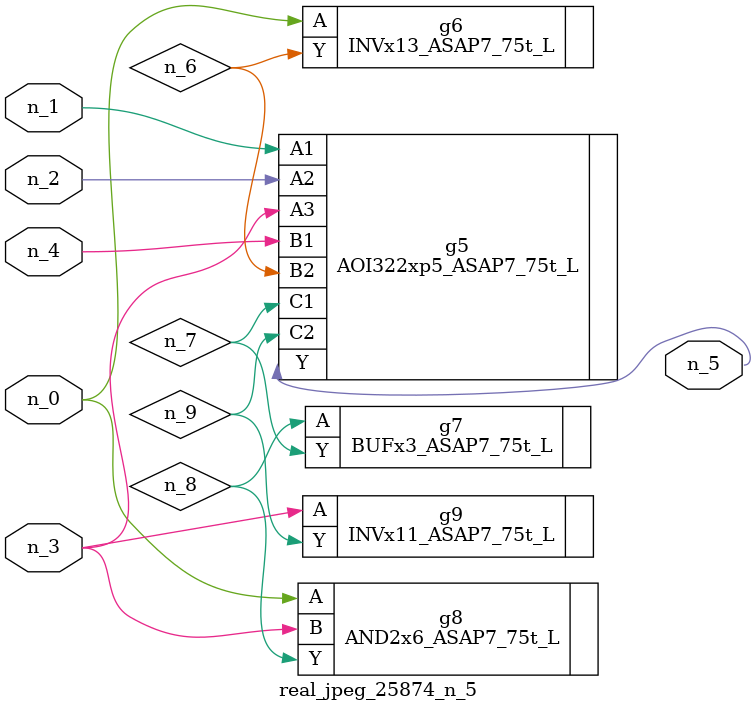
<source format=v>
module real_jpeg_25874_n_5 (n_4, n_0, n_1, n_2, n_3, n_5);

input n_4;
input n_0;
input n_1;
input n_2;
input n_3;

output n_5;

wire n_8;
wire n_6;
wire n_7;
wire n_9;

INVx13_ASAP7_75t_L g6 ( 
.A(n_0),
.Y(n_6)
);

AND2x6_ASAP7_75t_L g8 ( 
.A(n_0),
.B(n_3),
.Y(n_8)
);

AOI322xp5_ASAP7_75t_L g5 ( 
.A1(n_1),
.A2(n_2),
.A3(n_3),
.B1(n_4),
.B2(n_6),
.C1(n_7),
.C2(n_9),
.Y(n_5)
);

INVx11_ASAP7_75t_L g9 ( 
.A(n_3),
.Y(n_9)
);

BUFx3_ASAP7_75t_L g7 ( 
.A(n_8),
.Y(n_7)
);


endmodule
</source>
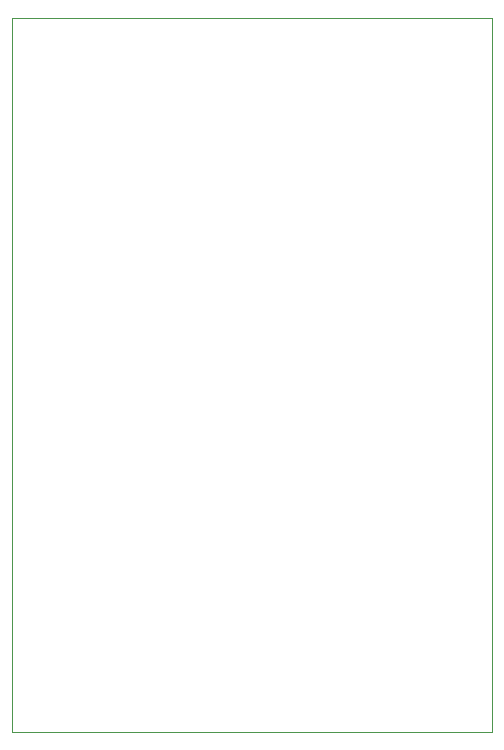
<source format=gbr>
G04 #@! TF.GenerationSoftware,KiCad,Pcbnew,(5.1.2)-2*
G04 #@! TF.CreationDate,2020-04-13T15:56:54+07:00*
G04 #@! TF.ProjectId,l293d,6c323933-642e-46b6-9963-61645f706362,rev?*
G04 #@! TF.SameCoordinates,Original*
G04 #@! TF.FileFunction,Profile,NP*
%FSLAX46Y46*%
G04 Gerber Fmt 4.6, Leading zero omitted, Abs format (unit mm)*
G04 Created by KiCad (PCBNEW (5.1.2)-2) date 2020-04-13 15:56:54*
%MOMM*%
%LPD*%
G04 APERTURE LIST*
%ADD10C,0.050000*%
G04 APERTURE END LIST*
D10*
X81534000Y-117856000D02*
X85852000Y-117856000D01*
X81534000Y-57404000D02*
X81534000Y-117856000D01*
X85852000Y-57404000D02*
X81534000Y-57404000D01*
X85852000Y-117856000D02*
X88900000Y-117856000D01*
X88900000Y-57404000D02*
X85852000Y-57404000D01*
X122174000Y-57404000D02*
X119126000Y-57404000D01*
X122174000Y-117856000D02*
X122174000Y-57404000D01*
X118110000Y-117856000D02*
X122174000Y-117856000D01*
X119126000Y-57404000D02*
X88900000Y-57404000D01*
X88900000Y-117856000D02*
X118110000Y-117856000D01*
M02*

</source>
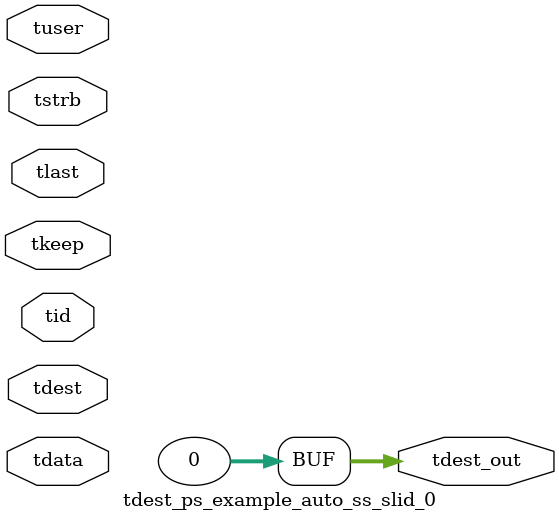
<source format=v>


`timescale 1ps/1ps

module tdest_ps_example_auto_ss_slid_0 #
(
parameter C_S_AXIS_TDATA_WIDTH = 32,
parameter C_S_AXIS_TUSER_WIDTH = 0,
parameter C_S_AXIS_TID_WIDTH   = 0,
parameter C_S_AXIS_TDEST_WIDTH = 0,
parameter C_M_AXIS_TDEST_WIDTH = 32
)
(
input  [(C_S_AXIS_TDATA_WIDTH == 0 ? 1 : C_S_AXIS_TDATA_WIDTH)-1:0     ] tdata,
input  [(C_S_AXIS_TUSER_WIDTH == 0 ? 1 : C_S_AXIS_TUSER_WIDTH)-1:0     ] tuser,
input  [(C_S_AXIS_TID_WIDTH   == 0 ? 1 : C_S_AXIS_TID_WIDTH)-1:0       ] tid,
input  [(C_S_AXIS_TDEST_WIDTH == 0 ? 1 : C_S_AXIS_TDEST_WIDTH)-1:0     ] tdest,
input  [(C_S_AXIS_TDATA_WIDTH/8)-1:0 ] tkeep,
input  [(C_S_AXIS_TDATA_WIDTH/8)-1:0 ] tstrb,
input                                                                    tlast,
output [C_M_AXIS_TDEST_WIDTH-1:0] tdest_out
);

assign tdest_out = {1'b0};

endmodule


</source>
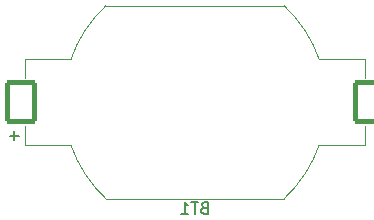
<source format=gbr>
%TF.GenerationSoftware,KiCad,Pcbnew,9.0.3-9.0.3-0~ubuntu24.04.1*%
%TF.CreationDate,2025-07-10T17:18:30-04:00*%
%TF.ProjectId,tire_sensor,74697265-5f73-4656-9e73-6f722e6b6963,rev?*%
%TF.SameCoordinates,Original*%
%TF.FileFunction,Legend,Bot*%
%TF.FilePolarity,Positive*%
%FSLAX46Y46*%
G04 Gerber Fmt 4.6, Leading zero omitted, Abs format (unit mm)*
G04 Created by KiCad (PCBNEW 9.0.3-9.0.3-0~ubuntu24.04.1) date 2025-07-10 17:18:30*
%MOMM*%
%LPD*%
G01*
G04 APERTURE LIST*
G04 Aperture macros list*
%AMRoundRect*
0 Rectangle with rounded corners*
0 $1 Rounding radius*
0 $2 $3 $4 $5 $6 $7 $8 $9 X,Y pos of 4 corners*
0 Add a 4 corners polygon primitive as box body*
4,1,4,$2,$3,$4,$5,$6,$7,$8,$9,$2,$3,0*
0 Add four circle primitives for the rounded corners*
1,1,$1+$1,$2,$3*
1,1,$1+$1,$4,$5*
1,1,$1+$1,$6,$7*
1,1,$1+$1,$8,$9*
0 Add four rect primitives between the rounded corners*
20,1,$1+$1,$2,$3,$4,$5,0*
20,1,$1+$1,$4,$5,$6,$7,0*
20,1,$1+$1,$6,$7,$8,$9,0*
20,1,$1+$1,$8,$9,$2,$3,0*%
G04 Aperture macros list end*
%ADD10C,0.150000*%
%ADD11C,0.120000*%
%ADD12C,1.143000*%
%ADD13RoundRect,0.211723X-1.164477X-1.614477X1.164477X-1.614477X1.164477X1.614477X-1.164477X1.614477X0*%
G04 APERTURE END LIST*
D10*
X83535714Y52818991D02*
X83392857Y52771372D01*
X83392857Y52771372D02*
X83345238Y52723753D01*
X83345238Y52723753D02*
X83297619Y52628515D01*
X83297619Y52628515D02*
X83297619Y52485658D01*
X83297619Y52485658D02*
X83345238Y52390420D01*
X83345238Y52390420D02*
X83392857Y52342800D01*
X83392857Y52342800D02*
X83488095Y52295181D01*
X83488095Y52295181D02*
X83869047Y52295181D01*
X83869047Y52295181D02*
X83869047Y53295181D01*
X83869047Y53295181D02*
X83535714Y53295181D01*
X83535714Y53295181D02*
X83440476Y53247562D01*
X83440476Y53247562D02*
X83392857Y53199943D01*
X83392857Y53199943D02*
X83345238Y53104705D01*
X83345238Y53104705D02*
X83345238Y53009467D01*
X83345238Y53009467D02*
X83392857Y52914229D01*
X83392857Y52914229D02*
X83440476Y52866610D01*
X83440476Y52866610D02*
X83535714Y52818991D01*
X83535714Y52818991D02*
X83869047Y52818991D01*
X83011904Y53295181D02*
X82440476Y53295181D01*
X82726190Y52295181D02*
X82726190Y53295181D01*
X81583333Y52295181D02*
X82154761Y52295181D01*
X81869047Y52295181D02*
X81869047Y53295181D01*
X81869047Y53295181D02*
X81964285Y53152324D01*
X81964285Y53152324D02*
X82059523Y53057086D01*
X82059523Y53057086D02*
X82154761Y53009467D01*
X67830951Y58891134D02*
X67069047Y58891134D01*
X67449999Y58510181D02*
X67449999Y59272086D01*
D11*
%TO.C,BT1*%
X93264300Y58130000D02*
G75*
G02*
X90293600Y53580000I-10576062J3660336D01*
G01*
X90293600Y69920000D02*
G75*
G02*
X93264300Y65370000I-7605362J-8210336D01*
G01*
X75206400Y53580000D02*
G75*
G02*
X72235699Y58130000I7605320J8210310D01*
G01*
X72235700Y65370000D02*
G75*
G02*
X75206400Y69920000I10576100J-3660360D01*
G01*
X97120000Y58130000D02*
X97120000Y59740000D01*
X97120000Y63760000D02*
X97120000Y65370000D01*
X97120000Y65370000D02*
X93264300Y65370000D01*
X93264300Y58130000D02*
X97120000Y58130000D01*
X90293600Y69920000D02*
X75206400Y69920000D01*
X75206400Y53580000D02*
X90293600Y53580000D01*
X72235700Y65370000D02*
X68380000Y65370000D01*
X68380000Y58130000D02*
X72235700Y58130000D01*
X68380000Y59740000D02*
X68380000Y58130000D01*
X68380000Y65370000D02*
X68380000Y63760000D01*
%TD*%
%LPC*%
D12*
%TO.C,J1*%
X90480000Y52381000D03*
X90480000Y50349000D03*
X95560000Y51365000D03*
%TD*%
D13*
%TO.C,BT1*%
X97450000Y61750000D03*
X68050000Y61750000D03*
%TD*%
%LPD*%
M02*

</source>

★ ★ ★ ★ ★

**Requirement**: Could you repeat exactly the lines in the listing above from the one with "X83011904Y53295181D02*" down to the one with "X82059523Y53057086D02*"? Include both of those lines.

**Task answer**:
X83011904Y53295181D02*
X82440476Y53295181D01*
X82726190Y52295181D02*
X82726190Y53295181D01*
X81583333Y52295181D02*
X82154761Y52295181D01*
X81869047Y52295181D02*
X81869047Y53295181D01*
X81869047Y53295181D02*
X81964285Y53152324D01*
X81964285Y53152324D02*
X82059523Y53057086D01*
X82059523Y53057086D02*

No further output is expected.